→ **Problem details**:
From the data below, tally each line that has "Convertoare" in it, then give that tally without comment.
Information provided: Begin
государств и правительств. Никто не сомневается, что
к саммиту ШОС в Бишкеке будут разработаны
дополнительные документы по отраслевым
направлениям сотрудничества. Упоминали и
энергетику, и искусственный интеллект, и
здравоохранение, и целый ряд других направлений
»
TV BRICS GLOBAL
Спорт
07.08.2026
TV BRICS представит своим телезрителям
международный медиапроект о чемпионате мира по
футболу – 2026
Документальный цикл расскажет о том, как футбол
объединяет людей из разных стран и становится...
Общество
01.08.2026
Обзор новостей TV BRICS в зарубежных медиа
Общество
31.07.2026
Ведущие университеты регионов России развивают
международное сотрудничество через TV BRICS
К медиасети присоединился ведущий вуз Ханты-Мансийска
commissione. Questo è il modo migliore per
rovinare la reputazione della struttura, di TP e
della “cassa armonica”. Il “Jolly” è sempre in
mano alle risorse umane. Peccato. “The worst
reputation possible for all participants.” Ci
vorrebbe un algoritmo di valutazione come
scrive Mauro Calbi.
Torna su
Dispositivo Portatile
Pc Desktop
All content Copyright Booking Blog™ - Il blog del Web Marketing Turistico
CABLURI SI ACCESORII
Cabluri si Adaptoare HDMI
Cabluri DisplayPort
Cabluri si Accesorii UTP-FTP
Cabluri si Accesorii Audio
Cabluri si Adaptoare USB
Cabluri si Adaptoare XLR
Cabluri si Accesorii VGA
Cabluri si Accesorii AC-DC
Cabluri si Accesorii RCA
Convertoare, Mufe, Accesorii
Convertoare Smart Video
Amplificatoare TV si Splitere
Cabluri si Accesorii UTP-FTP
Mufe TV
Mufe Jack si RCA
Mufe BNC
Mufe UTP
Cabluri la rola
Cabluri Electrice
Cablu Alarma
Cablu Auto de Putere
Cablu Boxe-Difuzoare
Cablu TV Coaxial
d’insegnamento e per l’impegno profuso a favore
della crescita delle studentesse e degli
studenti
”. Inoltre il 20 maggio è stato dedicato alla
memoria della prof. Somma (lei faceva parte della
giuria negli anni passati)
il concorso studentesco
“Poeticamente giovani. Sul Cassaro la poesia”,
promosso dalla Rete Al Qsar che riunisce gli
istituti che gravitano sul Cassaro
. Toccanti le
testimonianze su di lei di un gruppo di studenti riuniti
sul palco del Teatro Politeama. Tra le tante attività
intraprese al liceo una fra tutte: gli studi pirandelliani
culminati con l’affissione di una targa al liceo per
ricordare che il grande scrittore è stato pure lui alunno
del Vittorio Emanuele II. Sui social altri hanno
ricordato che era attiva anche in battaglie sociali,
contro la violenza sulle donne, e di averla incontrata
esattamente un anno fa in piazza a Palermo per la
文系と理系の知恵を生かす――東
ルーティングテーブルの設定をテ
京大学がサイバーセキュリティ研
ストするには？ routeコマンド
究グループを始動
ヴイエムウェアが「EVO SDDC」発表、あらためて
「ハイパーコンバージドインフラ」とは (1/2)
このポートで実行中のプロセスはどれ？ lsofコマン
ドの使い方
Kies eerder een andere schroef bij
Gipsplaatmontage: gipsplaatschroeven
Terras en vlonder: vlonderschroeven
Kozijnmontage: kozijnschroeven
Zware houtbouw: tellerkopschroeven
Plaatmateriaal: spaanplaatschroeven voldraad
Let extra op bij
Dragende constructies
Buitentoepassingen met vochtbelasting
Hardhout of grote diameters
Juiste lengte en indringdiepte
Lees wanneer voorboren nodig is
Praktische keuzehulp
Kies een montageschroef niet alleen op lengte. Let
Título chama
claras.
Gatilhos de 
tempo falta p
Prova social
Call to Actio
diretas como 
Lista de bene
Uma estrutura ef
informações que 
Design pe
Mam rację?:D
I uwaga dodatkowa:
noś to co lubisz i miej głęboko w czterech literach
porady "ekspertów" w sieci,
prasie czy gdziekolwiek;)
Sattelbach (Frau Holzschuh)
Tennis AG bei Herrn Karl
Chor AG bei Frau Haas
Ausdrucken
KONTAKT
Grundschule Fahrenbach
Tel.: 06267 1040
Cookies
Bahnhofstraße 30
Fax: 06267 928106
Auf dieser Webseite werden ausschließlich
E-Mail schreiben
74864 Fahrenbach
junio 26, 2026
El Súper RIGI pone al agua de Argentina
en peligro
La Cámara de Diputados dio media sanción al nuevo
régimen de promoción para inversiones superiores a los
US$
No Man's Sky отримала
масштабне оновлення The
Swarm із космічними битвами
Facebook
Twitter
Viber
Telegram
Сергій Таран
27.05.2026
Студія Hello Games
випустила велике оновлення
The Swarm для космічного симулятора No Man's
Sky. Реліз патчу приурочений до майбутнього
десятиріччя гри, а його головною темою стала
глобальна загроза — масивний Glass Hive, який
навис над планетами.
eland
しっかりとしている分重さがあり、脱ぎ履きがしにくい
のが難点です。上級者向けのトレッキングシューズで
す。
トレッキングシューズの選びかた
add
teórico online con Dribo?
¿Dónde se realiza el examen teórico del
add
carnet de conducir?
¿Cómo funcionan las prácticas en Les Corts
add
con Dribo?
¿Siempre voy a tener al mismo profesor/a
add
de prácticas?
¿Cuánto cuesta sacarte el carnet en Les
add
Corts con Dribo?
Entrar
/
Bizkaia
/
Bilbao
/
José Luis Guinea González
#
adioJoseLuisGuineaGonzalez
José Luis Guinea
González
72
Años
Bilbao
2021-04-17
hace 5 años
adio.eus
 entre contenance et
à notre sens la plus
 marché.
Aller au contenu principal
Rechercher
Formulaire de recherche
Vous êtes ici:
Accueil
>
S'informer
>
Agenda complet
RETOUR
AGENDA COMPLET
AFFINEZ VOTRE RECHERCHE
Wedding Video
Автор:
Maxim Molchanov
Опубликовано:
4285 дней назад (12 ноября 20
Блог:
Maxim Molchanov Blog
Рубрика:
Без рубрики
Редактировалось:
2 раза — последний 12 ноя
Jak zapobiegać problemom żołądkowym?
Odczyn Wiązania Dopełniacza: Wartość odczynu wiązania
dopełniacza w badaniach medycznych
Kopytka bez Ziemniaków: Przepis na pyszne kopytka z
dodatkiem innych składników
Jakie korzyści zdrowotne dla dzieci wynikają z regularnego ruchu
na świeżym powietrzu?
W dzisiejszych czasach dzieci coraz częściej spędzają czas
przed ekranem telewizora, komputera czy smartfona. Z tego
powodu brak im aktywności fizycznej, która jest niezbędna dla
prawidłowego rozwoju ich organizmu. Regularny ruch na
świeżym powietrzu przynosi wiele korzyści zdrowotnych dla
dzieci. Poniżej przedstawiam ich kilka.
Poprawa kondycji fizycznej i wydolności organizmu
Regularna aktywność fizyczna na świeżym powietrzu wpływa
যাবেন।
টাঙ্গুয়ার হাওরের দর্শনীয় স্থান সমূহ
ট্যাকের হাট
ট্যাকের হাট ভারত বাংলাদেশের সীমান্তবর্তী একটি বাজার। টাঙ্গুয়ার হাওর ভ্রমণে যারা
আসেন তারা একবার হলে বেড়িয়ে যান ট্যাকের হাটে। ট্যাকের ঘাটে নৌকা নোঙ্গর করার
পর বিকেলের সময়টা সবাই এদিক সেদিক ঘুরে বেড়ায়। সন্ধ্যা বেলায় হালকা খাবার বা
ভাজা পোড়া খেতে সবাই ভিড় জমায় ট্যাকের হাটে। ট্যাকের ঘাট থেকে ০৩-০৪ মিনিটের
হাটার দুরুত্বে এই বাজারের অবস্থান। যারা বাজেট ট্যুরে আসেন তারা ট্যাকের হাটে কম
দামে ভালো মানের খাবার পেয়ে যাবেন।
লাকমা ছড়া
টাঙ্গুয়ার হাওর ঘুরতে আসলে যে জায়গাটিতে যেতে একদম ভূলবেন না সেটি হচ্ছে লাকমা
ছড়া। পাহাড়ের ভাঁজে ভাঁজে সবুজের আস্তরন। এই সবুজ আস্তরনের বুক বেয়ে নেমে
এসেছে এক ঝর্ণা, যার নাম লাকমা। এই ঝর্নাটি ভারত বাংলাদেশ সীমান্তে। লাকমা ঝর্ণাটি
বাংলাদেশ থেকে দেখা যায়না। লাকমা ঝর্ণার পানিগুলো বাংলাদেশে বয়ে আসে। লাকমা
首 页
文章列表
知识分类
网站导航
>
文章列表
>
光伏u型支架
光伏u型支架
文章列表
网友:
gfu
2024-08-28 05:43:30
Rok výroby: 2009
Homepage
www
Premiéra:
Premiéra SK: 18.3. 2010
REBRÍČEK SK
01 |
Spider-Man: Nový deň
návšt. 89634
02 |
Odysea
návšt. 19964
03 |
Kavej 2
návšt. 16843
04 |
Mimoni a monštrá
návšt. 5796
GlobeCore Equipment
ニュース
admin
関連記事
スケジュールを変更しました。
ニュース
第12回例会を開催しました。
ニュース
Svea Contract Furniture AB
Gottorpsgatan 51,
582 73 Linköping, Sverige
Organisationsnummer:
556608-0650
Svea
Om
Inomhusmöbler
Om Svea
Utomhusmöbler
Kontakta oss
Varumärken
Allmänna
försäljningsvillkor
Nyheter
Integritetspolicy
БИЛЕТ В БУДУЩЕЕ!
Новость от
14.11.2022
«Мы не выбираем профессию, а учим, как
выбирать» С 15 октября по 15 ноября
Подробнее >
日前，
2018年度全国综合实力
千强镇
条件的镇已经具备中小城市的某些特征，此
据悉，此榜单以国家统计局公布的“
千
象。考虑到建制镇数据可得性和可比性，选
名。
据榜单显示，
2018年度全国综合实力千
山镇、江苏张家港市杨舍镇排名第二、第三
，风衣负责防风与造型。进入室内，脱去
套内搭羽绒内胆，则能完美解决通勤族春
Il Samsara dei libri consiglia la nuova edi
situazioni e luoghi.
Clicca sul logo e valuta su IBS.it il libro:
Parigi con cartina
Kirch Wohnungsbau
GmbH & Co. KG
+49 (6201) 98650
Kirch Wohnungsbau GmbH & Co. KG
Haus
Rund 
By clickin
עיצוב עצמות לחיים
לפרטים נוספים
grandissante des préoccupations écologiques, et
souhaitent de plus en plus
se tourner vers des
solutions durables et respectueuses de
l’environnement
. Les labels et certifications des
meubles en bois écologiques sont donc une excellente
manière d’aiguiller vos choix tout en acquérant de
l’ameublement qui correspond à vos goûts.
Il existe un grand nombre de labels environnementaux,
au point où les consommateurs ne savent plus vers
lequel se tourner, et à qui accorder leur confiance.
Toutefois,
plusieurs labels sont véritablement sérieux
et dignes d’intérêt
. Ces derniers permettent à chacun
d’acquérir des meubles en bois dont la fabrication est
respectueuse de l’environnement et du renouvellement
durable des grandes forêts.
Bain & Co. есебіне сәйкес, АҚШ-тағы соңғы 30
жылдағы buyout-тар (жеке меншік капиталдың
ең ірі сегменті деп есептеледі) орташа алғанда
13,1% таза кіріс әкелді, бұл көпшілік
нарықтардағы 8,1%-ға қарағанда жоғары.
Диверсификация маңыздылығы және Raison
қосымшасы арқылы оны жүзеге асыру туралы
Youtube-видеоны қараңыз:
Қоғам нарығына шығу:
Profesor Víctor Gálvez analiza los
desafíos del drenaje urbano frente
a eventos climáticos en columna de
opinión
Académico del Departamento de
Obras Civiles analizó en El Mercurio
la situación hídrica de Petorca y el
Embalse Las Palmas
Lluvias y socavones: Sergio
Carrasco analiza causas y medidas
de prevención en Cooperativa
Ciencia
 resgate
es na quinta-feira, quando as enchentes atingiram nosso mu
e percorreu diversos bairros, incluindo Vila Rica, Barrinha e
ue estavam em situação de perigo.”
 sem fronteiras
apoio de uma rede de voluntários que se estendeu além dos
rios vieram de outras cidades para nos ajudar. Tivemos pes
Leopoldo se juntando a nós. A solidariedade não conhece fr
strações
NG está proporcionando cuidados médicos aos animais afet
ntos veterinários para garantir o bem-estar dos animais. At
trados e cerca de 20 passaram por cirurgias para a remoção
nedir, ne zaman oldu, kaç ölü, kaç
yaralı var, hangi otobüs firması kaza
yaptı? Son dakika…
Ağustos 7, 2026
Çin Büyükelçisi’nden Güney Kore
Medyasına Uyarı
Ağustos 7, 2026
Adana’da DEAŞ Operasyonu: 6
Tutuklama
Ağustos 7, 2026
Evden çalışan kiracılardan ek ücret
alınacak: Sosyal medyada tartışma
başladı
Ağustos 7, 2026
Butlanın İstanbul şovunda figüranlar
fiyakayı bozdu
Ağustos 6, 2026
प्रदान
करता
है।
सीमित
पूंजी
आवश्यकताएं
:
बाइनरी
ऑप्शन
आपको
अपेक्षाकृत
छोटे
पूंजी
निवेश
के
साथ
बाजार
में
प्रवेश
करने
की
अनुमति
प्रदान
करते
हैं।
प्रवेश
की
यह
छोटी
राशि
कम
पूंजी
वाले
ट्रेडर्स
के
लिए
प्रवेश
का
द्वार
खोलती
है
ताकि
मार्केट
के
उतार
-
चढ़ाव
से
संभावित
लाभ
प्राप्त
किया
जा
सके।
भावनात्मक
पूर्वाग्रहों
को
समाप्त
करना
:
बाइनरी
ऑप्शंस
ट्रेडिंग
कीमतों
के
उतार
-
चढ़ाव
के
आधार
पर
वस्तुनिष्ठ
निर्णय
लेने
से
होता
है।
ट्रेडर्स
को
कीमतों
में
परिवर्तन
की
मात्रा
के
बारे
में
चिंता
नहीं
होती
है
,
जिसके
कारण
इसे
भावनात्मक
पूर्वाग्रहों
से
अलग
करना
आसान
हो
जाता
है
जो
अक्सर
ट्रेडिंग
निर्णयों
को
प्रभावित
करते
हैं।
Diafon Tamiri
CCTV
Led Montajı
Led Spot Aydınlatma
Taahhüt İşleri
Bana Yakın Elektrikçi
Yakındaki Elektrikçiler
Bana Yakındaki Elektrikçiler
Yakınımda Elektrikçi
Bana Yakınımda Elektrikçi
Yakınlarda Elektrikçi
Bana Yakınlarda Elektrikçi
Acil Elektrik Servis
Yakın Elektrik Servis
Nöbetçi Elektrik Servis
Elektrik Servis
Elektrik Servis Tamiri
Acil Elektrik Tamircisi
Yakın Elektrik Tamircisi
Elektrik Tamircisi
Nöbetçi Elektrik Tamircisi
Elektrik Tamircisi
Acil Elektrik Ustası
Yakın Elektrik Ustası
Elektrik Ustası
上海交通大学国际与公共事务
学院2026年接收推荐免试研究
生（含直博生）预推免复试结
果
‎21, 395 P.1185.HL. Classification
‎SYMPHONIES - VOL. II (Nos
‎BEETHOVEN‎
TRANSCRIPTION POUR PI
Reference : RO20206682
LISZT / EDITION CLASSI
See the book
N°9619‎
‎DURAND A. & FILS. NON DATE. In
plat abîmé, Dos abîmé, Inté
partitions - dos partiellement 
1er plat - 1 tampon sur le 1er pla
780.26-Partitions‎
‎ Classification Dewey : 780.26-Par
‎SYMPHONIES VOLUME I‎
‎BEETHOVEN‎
Information provided: End
→ **Written answer**:
2